Pärnu Airport may get money originally destined for railway construction

The terminal building in 2010, when Pärnu Airport still received charter flights. (Urmas Luik/Pärnu Postimees)
10/15/2016 3:10 PM
Source: BNS
Category: Business

The government was examining the possibility to renovate Pärnu’s airport using the €13m originally intended for the reconstruction of the Lelle-Pärnu railway section, BNS reported on Friday. The section’s reconstruction would no longer be unnecessary if Tallinn and Pärnu were connected by Rail Baltic.

“That would definitely cover the costs of renovating the airport. There’s been talk that if it’s certain that Rail Baltic will come, reconstruction of that railway section will make no sense,” Pärnu mayor Romek Kosenkranius told BNS.

“We've made a proposal to invest it either in roads or the airport, it definitely hasn’t been decided yet. Here we need to make sure first how much of the cost the municipalities of Pärnu County and also businesses can shoulder,” Hannes Virkus, adviser to the Minister of Economic Affairs and Infrastructure, told BNS.

Virkus said the amount of money left over would be some €13m, about as much as the renovation of the airport would cost according to an estimate.
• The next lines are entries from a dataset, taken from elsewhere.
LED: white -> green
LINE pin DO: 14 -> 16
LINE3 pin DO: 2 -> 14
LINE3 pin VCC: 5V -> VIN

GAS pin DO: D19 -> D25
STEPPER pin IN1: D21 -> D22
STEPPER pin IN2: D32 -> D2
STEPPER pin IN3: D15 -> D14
The adviser said that exactly how much money was needed for the reconstruction of the airport was not yet clear.

Pärnu County governor Kalev Kaljuste, mayor Romek Kosenkranius, head of the association of municipalities Lauri Luur, and MP Andres Metsoja (IRL) sent a request to the government at the end of April to allocate the money to the renovation of the airport.

According to a study carried out by the Swedish air navigation service, the renovation of the airport of Pärnu to become a modern transit hub would cost €13m. The report states that Pärnu has the potential to serve 48,000 passengers annually five years from now, and that the socio-economic return from the additional passengers traffic would be €3.8m a year.

Pärnu Airport shut down its service of international charter flights from Finland and Sweden in 2014 as a result of the poor state of repair of its airstrip.